Amid the willful historical revisionism and general nitwittery of Washington and the 2012 campaign trail, two true financial heroes were on display Wednesday, courtesy of my (more enlightened than most) employer, Atlantic Media. One hero was the much-vilified Ben Bernanke, whose tenure as Fed chairman gets a long overdue reassessment by Roger Lowenstein on the cover of this month's Atlantic. Bernanke is every Right-winger's favorite inflation wimp, and every Liberal's favorite symbol of unaccountable government. But what Lowenstein says is true: in the end this soft-spoken Southerner almost single-handedly saved the American and world economies from another Great Depression, despite taking a long time to realize the depth and systemic nature of the crisis. What Bernanke did in revolutionizing the Fed's crisis response, vindicating his work as a scholar of the Depression, dwarfed anything done on the fiscal side, as I wrote in an article for Newsweek in 2008.
The other hero is Paul Volcker, the legendary inflation hawk who told a crowd at a daylong Atlantic forum on the economy--organized by my friend Steve Clemons-- that the many sins of Wall Street have not yet been corrected. "We are in an environment of wealth-financed resistance to change," Volcker said.
Few people remember that it was Volcker, in his last term as Fed chairman in the 1980s, who had stood against too much financial deregulation. As I detail in Capital Offense:
"In February of 1987, shortly before the end of his term, the big Wall Street banks made the latest in a series of bids to unwind Glass-Steagall. The Glass-Steagall law had come under continual pressure as traditional commercial banks sought to follow their old clients into the capital markets, issuing stocks and bonds. Innovators like JP Morgan had gone global while the law still reigned at home, becoming big in the Euromarkets. At a hearing room in Washington, in one of his last acts as chairman, Volcker listened skeptically as Thomas Theobald, the vice chairman of Citicorp, argued that “the world has changed a hell of a lot” since the ‘30s. Volcker worried aloud that without Glass-Steagall, lenders would begin recklessly lowering loan standards in order to win more contracts for public offerings of their borrowers’ stock. He said that banks might start marketing bad loans to an unsuspecting public."

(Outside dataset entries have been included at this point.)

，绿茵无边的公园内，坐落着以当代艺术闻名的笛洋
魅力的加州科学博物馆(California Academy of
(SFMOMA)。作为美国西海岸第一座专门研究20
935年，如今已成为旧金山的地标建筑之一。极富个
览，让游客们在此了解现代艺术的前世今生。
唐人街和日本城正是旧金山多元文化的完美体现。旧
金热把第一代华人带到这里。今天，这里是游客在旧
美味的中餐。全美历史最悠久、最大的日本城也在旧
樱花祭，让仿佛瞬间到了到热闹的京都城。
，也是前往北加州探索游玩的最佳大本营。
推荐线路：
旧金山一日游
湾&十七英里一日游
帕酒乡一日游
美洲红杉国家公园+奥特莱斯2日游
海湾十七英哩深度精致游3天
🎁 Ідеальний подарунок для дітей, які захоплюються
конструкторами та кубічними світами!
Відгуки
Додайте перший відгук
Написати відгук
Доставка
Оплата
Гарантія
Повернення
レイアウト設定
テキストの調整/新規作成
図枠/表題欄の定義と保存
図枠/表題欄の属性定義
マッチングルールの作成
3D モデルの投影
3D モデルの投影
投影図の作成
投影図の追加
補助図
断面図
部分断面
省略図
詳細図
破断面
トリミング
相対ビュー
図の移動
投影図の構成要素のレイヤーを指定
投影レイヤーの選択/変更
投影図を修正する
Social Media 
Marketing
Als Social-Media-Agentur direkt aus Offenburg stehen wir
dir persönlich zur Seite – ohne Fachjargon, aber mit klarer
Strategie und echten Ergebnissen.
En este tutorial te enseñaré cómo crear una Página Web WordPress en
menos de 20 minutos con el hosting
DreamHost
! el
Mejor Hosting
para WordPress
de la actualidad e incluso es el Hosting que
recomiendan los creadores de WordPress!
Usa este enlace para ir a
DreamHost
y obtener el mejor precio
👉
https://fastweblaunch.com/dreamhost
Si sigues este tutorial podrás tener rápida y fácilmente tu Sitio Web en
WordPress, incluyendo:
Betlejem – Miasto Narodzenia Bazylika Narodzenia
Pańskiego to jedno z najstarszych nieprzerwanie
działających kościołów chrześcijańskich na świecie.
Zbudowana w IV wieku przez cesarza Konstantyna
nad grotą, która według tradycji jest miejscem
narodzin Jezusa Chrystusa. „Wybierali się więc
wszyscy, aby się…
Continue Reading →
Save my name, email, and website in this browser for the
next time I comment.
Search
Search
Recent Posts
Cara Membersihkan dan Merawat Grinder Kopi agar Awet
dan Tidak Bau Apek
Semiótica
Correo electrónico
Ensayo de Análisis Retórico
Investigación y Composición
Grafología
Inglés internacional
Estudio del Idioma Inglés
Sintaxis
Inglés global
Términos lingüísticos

Two decades later, after the crash, it was Volcker who pushed hard against a reluctant Barack Obama -- and his small-minded but large-egoed economic advisor, Larry Summers--to get them to re-impose just a taste of Glass-Steagall, a rule that would separate federally insured bank deposits from risky behavior. This became known as the "Volcker Rule." Against Summers' advice, Obama finally embraced the idea--a year later--but it is now getting riddled with loopholes. (In a brief chat at the conference, Volcker told me he still thinks it will "work.")
In the aftermath of the financial crisis, returning to the same theme he had embraced two decades before, Volcker questioned the wonders of "financial innovation." Beyond the ATM, Volcker asked at a conference two years ago, what new banking products had really added to economic growth? Exhibit one for this argument was derivatives, trillions of dollars in “side bets” placed by Wall Street traders. “I wish somebody would give me some shred of neutral evidence about the relationship between financial innovation recently and the growth of the economy,” he barked.
And at the conference on Wednesday, Volcker clearly sounded this tocsin once again. The 90s and 2000s, he said, "were brilliant years for Wall Street but were they brilliant years for the American economy?" No, they weren't, he noted. Average households had no increase in income in those years. "Financial innovation cannot solve real problems... If there's anything we've had enough of it's financial innovation."
Volcker was to be followed at the conference by Larry Summers, who opposed his efforts on Wall Street after a dubious career as a financial deregulator in the '90s. I won't be staying for that session.